A few weeks ago, Brandon and I were making out our meal plan and grocery list for the week. Romney Ann often has some input about things she would like to add to the list – a certain kind of cereal, we’re running low on bagels, or maybe her favorite salty snack. But this time she said, “Can we add apples to the grocery list?”
She paused for a second and continued, “Or is it not time for apples yet? I’m ready for them!”
Brandon, surprised, looked at her and said, “No, you’re right Romney Ann, it’s time for apples now.”
“YAY!” she responded! And then proceeded to badger us on when we would be going to the apple orchard.
We certainly aren’t perfect at eating in season, but it seems something we’ve said to her has obviously stuck. Apples, along with most berries, are fruits we try to only eat in season and try to locally source as much as possible. She’s five, but she sure is watching and listening and I guess we’ve told her “No, it’s not the right time for those,” enough that she’s getting it.
The idea of eating seasonally is totally lost on the general public, us included, because of the convenience of the grocery store and mass transportation of food. Even those who boast about purchasing produce from Farmers Markets are being bamboozled. I remember setting up at Soda City Market on Main Street in downtown Columbia across from a produce stand with a “Certified South Carolina Grown” sign hung on a table with mangos and pineapples. Ummm…sure.
Seasonal food is produce that is purchased and consumed around the time that it is harvested. The closer to the source the better, meaning locally grown, as well as being picked at the prime time. Not only do they taste better and fresher but are also more nutrient dense when picked at peak ripeness.
There are ways to enjoy local produce harvested at its optimal time all year round, and that is through preserving. Maybe it’s through canning or freezing. This is an area where we are desperately trying to improve within our own home. Freezing berries is the easiest and one we do every summer. Utilizing apples for apple butter and apple sauce have also been big hits in our household. Canning vegetables is out next endevour!
I think topics like this can quickly become overwhelming. We want to just place our grocery store pick up order, drive up, and have it loaded in the back of the car. I get it. Me too. But our encouragement when it feels overwhelming is to always start somewhere and start small. The worst thing we can do is to do nothing.
I found this really cool website where you can look up your state and the month you’re in and see what is in season in your area. You can also click on each item to see how long their season is AND how to cook with them. Being mindful of what is in season as you shop at your local grocery store or farmers market or farmers stand is a great start. One thing we always encourage is starting with one ingredient of one meal a week to be locally sourced. Start there. Then try to locally source one entire meal. The next step? Your very own garden! This will be your most intimate interaction with what is in season. Start with one pepper plant in a pot or some different herbs. You can do this! The choices we make on how and when to source our food matters!
But Sarah, you’re a livestock farmer, what about seasonality with your products?
That’s a great question, I’m so glad you asked.

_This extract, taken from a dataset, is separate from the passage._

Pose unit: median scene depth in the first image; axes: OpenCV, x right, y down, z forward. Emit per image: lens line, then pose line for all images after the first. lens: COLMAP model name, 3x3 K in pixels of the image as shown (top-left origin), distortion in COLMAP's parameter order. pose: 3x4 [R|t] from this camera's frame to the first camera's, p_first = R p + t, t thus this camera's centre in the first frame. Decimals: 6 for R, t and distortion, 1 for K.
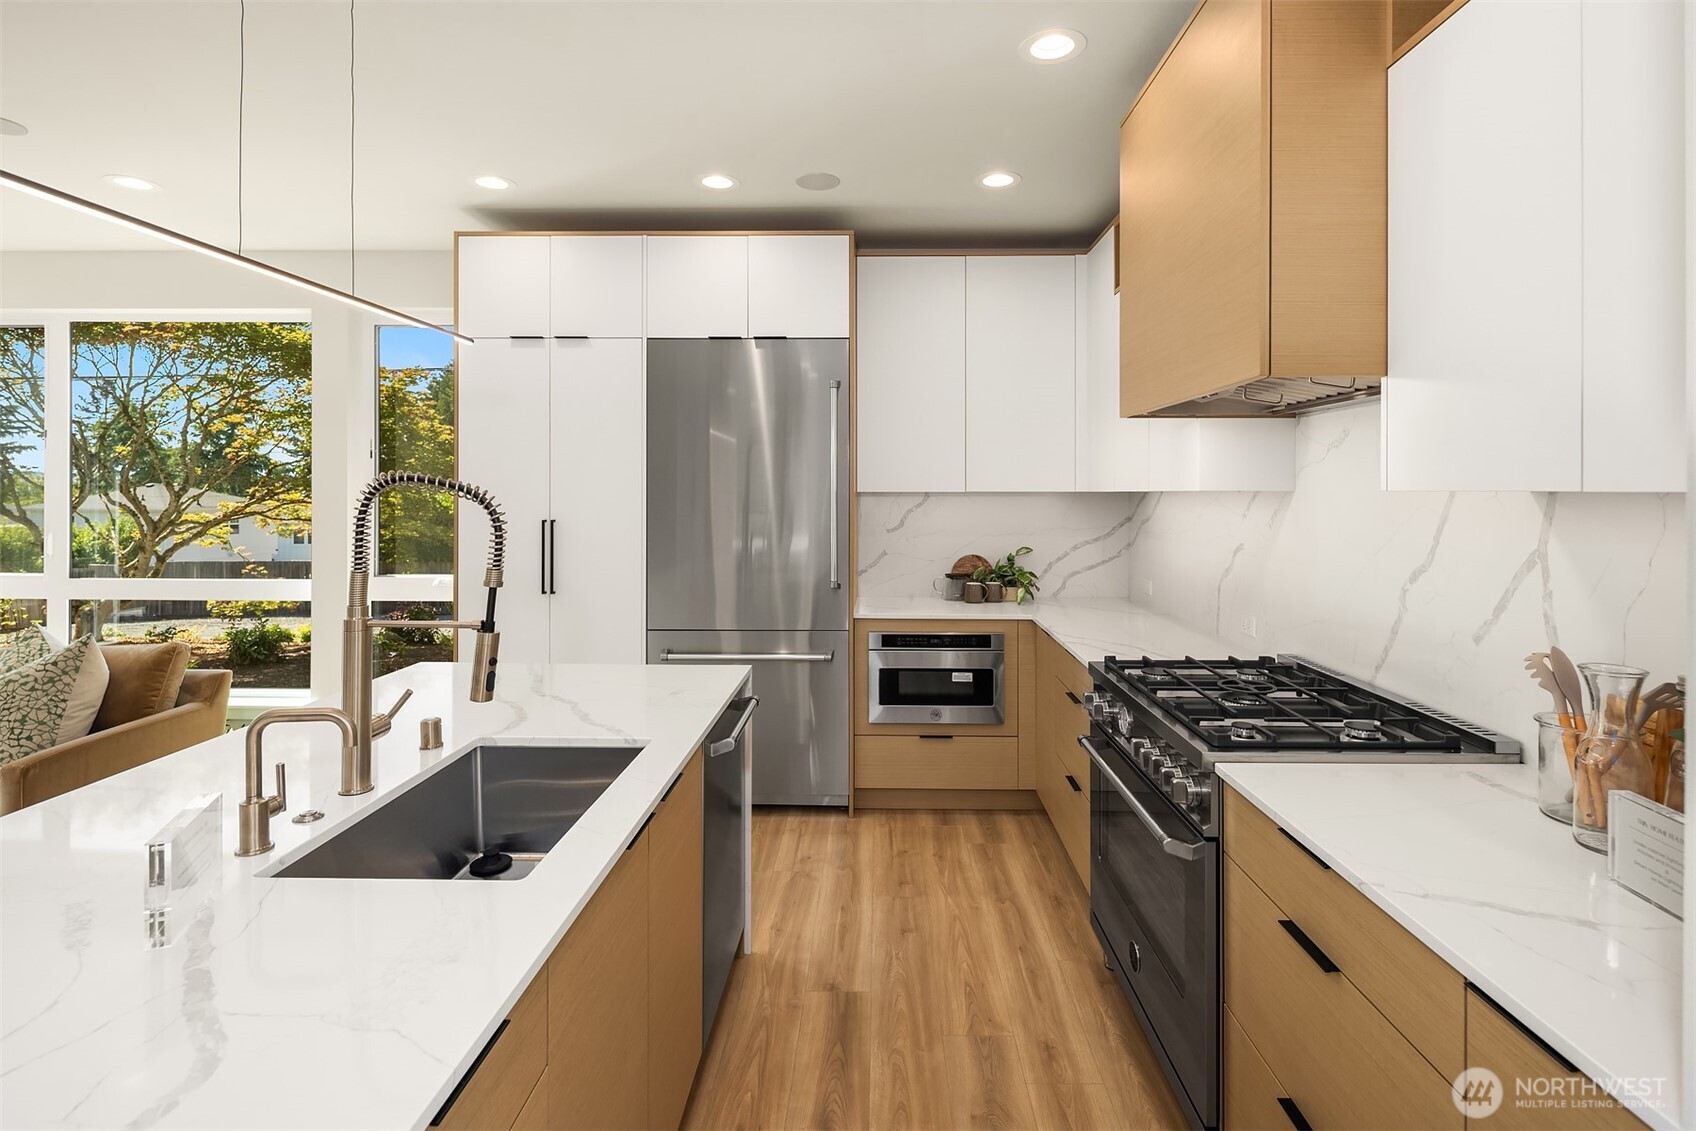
lens RADIAL K [[835.9, 0, 851.9], [0, 835.9, 490.4], [0, 0, 1]] dist [0.000441, 0.000211]
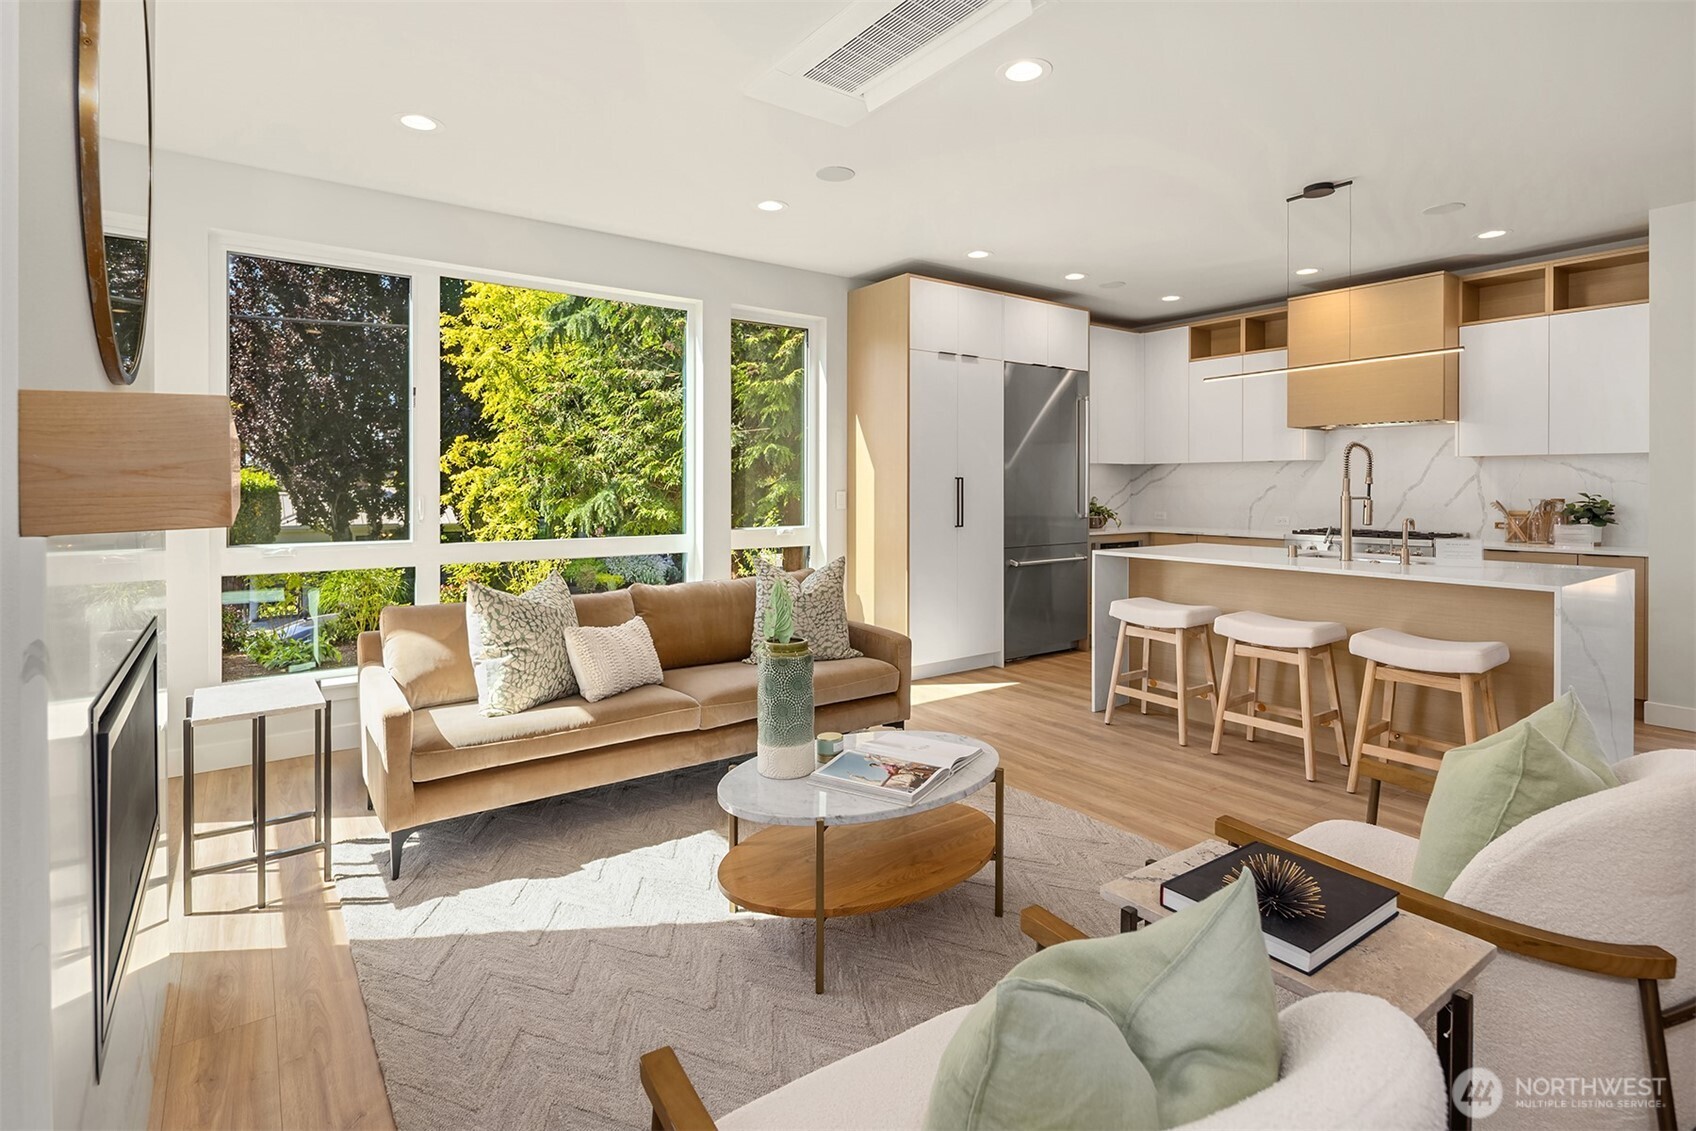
lens RADIAL K [[835.9, 0, 851.9], [0, 835.9, 490.4], [0, 0, 1]] dist [0.000441, 0.000211]
pose [[0.789648, -0.006138, 0.613529, -1.436641], [0.002804, 0.999976, 0.006395, 0.047017], [-0.613553, -0.003329, 0.789646, -0.055378]]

While it is different in the world of livestock farming when compared to crops, there is still some seasonality for our products. Let’s start with eggs. People don’t think of them as a seasonal product, but when raised outside and not in a climate controlled chicken house, drastic changes in the temperature as well as extremes can slow down the production of our layers.
Another is our broilers, or meat chickens. Here in the midlands of SC, we do not raise broilers in the heat of the summer nor the cold of the winter. We’ve tried and we’ve lost too many. That’s not good for the treatment of the animal, nor is it a good financial decision. So that means that the chicken we grow and produce in the spring sees us through the summer until we begin again in the fall, and what we produce and stock up on in the fall will see us through the winter.
Lamb is another great example. If we have spring lambs, that means it will be the fall before we have lambs ready to process. For many farmers this is a once a year harvest.
Pork and Beef are much more hardy animals. We’re able to raise them throughout the year and have less of a season, at least in our experience and the way we manage our droves and herds.
So how do we bring this all together? It’s as simple, and yet I realize as difficult as, supporting local. When you support local producers, you’re purchasing produce harvested at the time of prime nutrient denseness, you’re cutting down on the transportation footprint of your food, and you’re supporting your local economy.
So, yes, go ahead and add apples to the grocery list and if you’re around us, make sure to enjoy the last of the summer crops and get ready for a beautiful fall harvest!